There is nothing more knife-edge nerve wracking than the indeterminate days between moving out of a rented property and receiving a deposit back.
If you’ve never had the need/pleasure/desire to rent and then cease to rent, the general way of things is: pack possessions; empty flat; clean premises to within an inch of original paintwork; hoover; clean hoover; repeat.
Having been unfortunately tied into a lease beyond its usability, I trundled back up to Smokie-land armed with a fine toothbrush in a desperate bid to ensure my wad of near forgotten cash had a fighting chance of being returned to me.
My Other Half (OH) gave it the once over.
Claiming it would pass any military inspection - and he would know, being employed by Her Majesty’s finest – I posted the keys back through the door with a sense of unease.
For the following four days I couldn’t escape the feeling I had somehow foiled myself - a missed fluff-filled corner, failing to remove a wayward chip from an oven crevice or an unswept toaster crumb pile left abandoned.
The agent number appeared on my caller ID on day five and no amount of confidence in my own cleaning abilities, could quieten the nerves.
“The inspection (inspection?!) went well, Miss Pringle. No problems at all.”
An audible exhale of relief punctuated the conversation.
“However,” continued said agent. “There seems to be a problem with a tile in the kitchen.”
The cleaning was all pointless. All of it. My Cif scented sweat was wasted. I was always going to be scuppered by the blasted tile.
Cheap and mislaid I am convinced it was set as a landlord trap intent on dismantling deposits one pound at a time.
Was I aware of it? No. Well yes, I was aware that my soapy marigolds had failed to create enough friction with a large glass and yes I was aware that when it slipped from my grasp, to the floor, that not only the glass met a fractured end but also the tile beneath it.
But was I aware, you were going to notice the damage amongst the other seven cracked tiles? No.
I had actually anticipated that replacing the £1 glass to re-complete the set would have done it but alas, apparently there were photographs and everything.

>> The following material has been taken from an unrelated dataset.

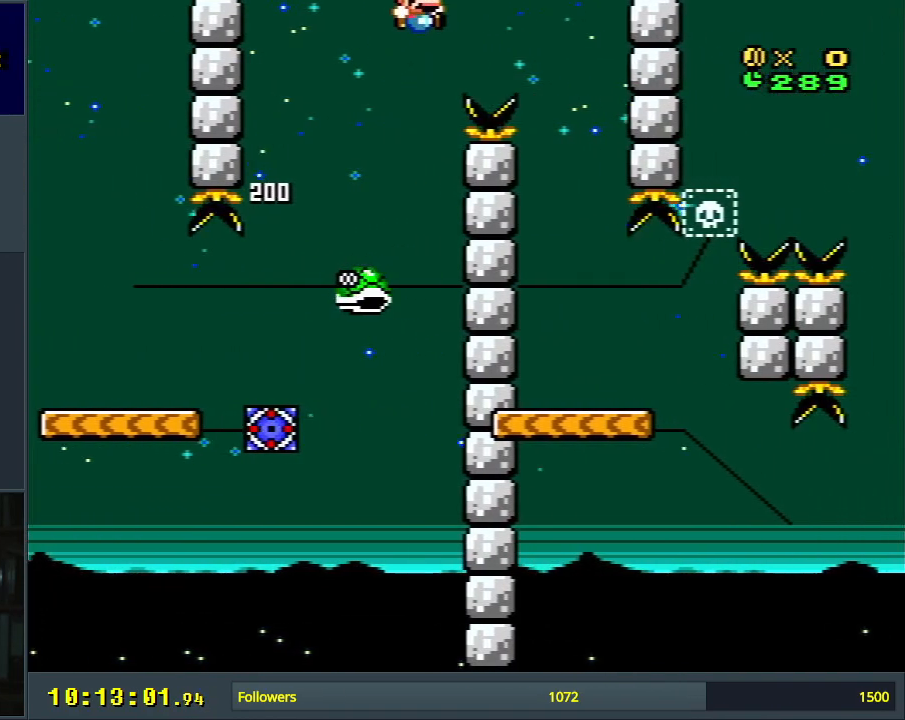
{"buttons": ["Y"], "events": [[133, "DPAD_RIGHT", "up"], [183, "B", "up"], [300, "DPAD_LEFT", "down"], [433, "DPAD_LEFT", "up"]]}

No escape. So what it came down to in the end was a bartering exchange and a fairly pathetic one at that.
The agent offered me a time consuming period of pricing new tiles, quotes for installation, etc, etc. Or, an alternative of simply agreeing a price as compensation to the landlord for a crack in the crappy tile, that let’s be completely honest - will never be replaced and will languish broken for ever more.
In spite of all my pre-deposit worry, I really just wanted to be done with the whole process so I rushed my response.
An eighth of the prized money disappeared in one fell marigold-coloured swoop.
And after all, what else can I blame but failed yellow plastic gloves?